Their story is our story.
The sisters’ first test – Spanish flu epidemic of 1918 pushed hospital to the limits
Tucked between the mountains and the high desert, Bend in 1918 lay hidden from much of the outside world.
But isolation wouldn’t be enough to shield the booming lumber town from the Spanish influenza epidemic that killed an estimated 20 to 40 million people worldwide between 1918 and 1919. By some accounts, the toll from the fast-killing illness surpassed even the “Black Death” plaque of 1347-1351, making it the worst epidemic in history.
It would be the first big test for the newly arrived nuns of the Sisters of St. Joseph of Tipton, Indiana, and the little Bend hospital they had taken over. Before the end of the year, the hospital would overflow with flu victims and the community would press the Bend Amateur Athletic Club (now the Boys and Girls Club) into service as a temporary hospital.
Among the victims in Central Oregon was Bend mayor, S.C. Caldwell, who died Jan. 8, 1919, while in Vancouver, Wash., the Bend Bulletin reported.
The deadly virus cropped up during the final year of World War I. It first showed up in Asia and Europe, picking up the name Spanish flu because it allegedly killed 8 million people there in May 1918.

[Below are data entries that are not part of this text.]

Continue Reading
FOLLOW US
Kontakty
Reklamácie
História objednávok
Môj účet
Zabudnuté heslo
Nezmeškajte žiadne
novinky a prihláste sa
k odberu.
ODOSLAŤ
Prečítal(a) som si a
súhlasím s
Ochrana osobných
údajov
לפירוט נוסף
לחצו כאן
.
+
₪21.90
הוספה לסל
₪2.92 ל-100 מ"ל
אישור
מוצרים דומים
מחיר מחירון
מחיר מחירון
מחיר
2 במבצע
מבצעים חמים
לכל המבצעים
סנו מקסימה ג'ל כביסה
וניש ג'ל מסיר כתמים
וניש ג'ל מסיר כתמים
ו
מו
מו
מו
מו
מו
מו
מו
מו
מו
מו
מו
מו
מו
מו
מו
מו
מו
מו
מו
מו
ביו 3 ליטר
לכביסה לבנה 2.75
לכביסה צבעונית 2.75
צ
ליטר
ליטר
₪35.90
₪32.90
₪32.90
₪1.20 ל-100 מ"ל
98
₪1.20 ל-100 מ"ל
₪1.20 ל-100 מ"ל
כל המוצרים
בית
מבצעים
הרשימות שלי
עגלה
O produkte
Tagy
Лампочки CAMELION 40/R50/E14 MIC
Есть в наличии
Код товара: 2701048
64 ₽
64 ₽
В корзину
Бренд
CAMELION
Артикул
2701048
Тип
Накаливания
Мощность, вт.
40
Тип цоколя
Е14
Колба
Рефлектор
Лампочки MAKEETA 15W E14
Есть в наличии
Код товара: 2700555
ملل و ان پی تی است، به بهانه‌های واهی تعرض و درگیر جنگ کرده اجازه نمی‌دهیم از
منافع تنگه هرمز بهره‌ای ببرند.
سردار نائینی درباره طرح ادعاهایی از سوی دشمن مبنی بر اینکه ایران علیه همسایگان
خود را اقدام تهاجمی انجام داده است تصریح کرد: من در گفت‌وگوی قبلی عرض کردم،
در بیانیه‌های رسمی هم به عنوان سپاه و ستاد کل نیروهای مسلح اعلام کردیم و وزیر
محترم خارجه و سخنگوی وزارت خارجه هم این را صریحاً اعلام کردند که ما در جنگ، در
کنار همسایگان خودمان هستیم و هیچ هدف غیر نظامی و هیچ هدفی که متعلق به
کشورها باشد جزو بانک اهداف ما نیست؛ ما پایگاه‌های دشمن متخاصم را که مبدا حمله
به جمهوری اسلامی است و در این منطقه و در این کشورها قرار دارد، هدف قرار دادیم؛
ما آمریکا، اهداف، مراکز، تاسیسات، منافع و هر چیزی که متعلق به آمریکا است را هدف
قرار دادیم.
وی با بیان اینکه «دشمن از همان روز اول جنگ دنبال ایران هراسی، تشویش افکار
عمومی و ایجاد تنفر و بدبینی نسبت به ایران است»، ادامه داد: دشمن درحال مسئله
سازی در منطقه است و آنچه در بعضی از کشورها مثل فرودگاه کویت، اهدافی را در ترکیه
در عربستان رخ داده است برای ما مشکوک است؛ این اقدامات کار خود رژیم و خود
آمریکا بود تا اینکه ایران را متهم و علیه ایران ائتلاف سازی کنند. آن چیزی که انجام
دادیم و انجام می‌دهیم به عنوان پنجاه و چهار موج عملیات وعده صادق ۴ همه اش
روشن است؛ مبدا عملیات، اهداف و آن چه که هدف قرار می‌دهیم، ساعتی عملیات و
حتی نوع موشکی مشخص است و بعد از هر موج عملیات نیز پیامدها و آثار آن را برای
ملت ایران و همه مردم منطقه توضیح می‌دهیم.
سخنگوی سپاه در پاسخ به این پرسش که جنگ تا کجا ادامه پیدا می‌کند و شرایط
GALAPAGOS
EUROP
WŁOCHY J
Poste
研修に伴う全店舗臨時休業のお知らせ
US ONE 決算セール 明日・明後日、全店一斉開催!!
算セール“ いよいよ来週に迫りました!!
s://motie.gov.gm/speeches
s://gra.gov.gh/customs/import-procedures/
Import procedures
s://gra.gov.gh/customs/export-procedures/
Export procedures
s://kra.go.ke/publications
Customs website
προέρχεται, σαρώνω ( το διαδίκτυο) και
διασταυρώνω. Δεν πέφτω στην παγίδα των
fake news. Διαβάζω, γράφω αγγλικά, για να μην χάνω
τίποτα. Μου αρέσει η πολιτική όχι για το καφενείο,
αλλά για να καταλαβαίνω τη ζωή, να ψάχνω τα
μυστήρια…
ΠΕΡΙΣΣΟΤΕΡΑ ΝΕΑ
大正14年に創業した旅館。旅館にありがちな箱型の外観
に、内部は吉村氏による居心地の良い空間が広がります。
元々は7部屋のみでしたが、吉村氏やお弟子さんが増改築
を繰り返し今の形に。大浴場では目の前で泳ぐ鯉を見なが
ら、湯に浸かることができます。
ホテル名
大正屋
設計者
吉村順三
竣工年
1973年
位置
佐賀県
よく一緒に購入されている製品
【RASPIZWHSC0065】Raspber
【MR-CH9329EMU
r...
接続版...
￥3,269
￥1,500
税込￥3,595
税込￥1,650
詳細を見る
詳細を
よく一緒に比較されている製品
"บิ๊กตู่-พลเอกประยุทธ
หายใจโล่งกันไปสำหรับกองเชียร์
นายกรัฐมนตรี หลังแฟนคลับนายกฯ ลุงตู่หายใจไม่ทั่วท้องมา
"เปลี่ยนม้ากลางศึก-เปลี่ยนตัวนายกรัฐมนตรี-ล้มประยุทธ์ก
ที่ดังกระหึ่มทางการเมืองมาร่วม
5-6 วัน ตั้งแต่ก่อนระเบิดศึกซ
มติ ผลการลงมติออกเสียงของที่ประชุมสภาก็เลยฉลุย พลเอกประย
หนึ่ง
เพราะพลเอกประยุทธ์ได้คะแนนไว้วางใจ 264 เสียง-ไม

The war, with its massive movements of men, helped spread the virus around the globe. The virus moved rapidly throughout developed nations wherever rail lines carried people. It first appeared in the United States among soldiers at a Kansas Army base in March 1918, but didn’t hit with full force until autumn.
In Central Oregon, 44 Deschutes County residents died out of 174 document cases in 1918, according to the Annual Reports of the Oregon State Board of Health. That same year, Crook County lost seven people out of 100 cases and Jefferson County saw two deaths from 64 cases. In 1919, 14 people died in Deschutes County, three in Crook and one in Jefferson.
The fall of 1918, the Bend Bulletin issued a call for volunteers to help at the makeshift hospital and with homebound illness around town. According to a 1917 business directory, Bend had seven physicians. They, along with the five Sisters of St. Joseph couldn’t keep up. On Nov. 11, 1918, the paper reported, “Spanish influenza cases are being treated at the emergency hospital, over 30 cases being reported at the institution this morning. Although the help situation is somewhat improved over last week, there is still a shortage and more men and women are being appealed to to give their time in aiding to care for the patients who are already there.”
Besides a shortage of beds and medical personnel, they had no proper medicine to relieve patients.
“The only drugs available were quinine, camphorated oil and moonshine whiskey,” recalled Jim Donovan, who managed Lumbermans Hospital in Bend after the sisters took over the Bend Hospital.
Yet Donovan saw a bright side amid the illness and grief, calling it “one of my most heartwarming experiences because of the help given by the community in caring for those seriously ill.”
Among those who helped were Bend Bulletin publisher Robert Sawyer and Kathleen Rockwell, both of whom were early benefactors of St. Charles Hospital. Rockwell was better known as Klondike Kate, a famous dance hall girl who moved to Bend after entertaining miners in the Yukon Territory during the gold rush of 1897.